» **Assignment**
Give back the full listing, character for character, with no pictures.

» **Information provided**
- - - - -
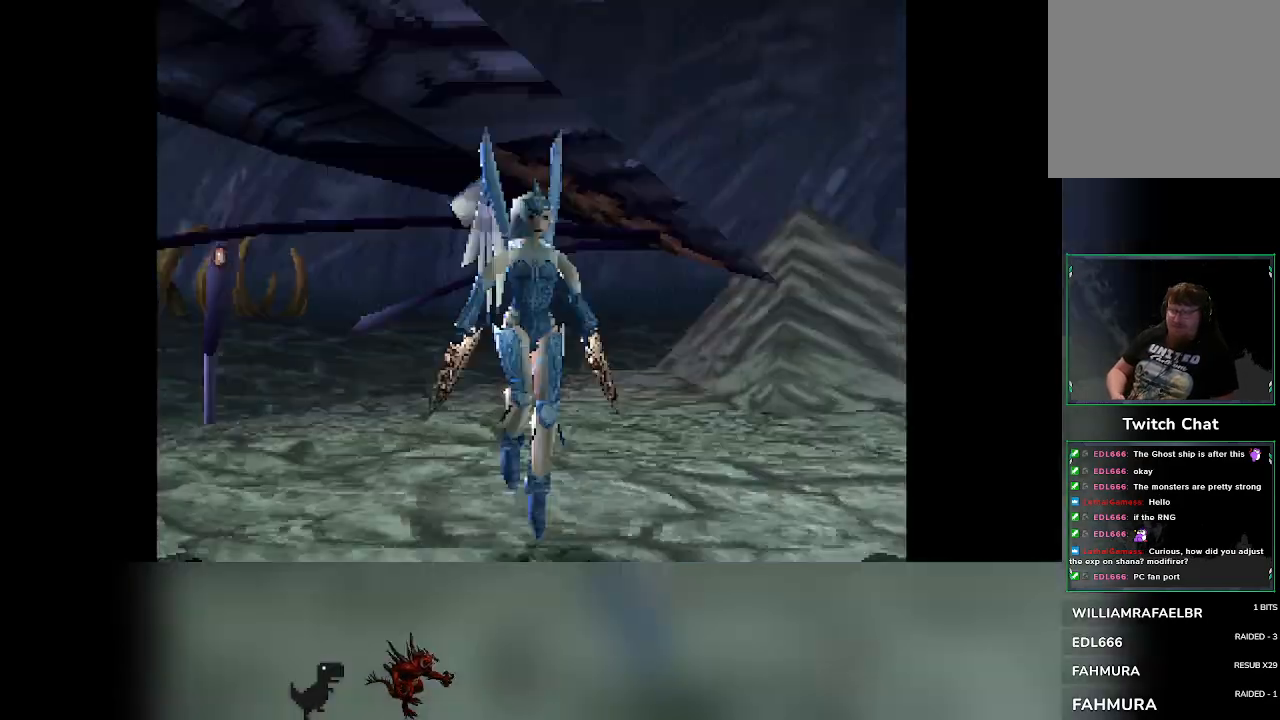
{"buttons": [], "left_stick": "center", "events": []}
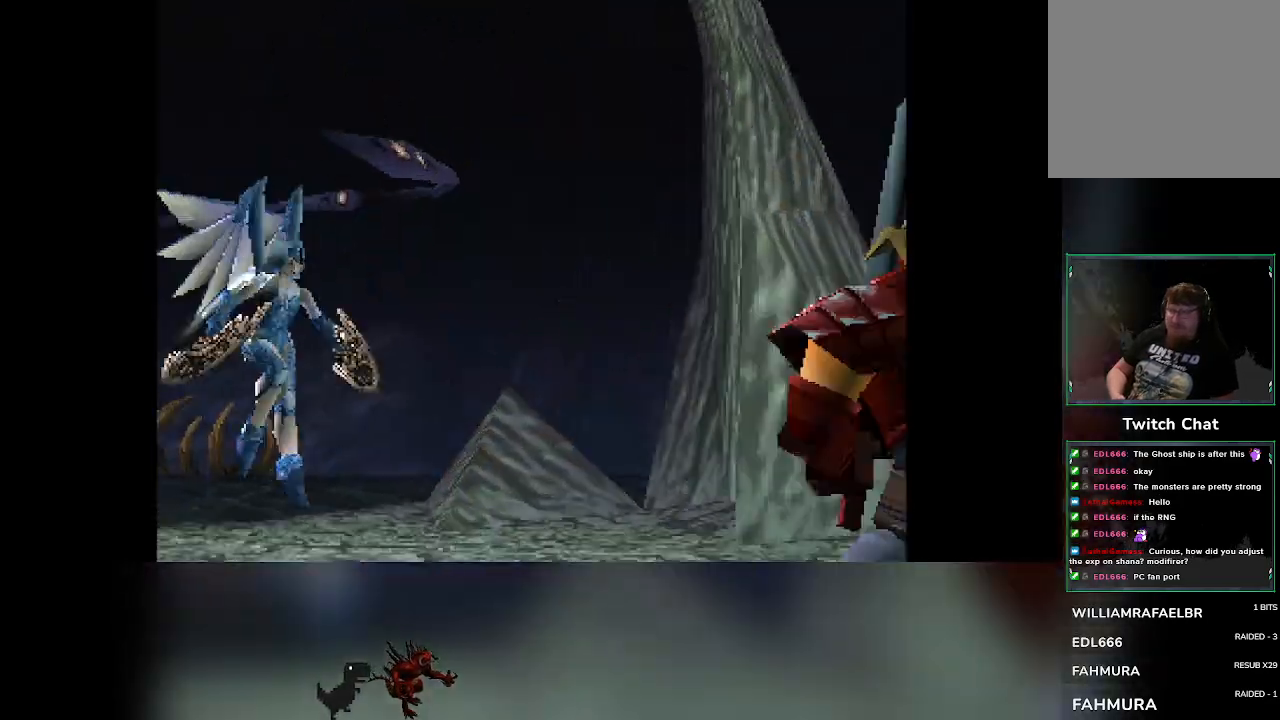
{"buttons": [], "left_stick": "center", "events": []}
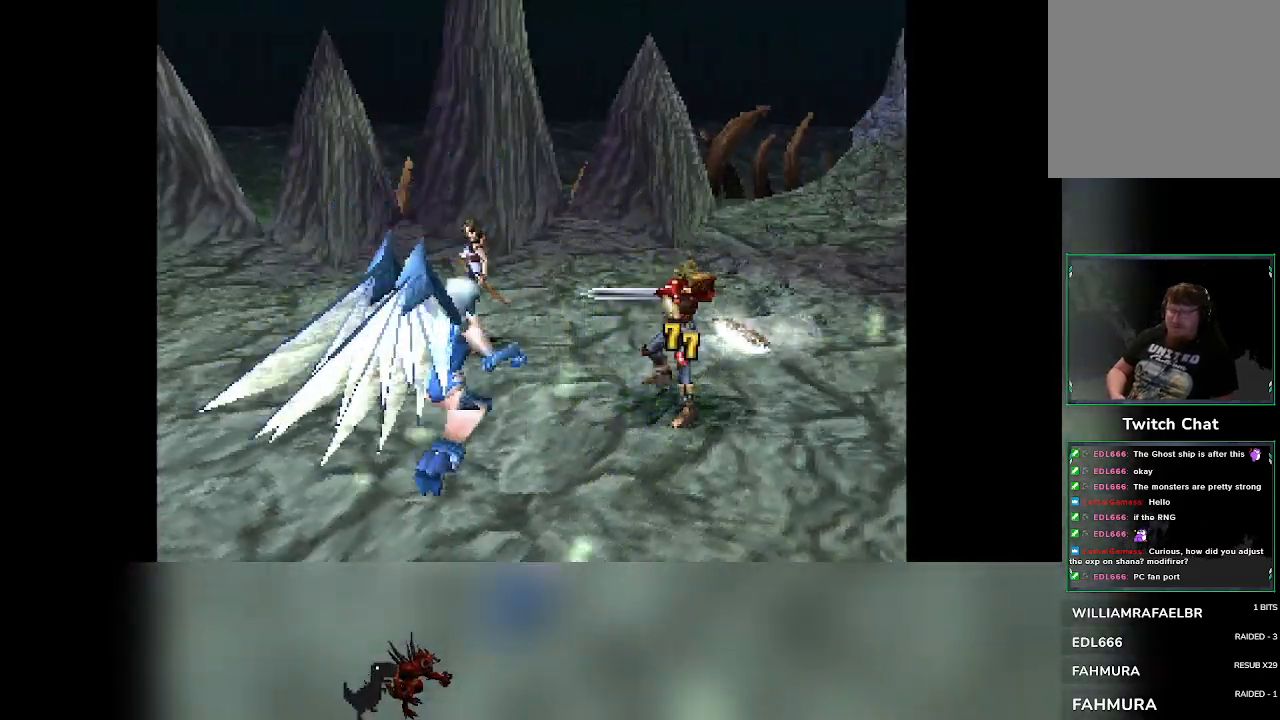
{"buttons": [], "left_stick": "center", "events": []}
- - - - -
» **Result of the task**
{"buttons": [], "left_stick": "center", "events": []}
{"buttons": [], "left_stick": "center", "events": []}
{"buttons": [], "left_stick": "center", "events": []}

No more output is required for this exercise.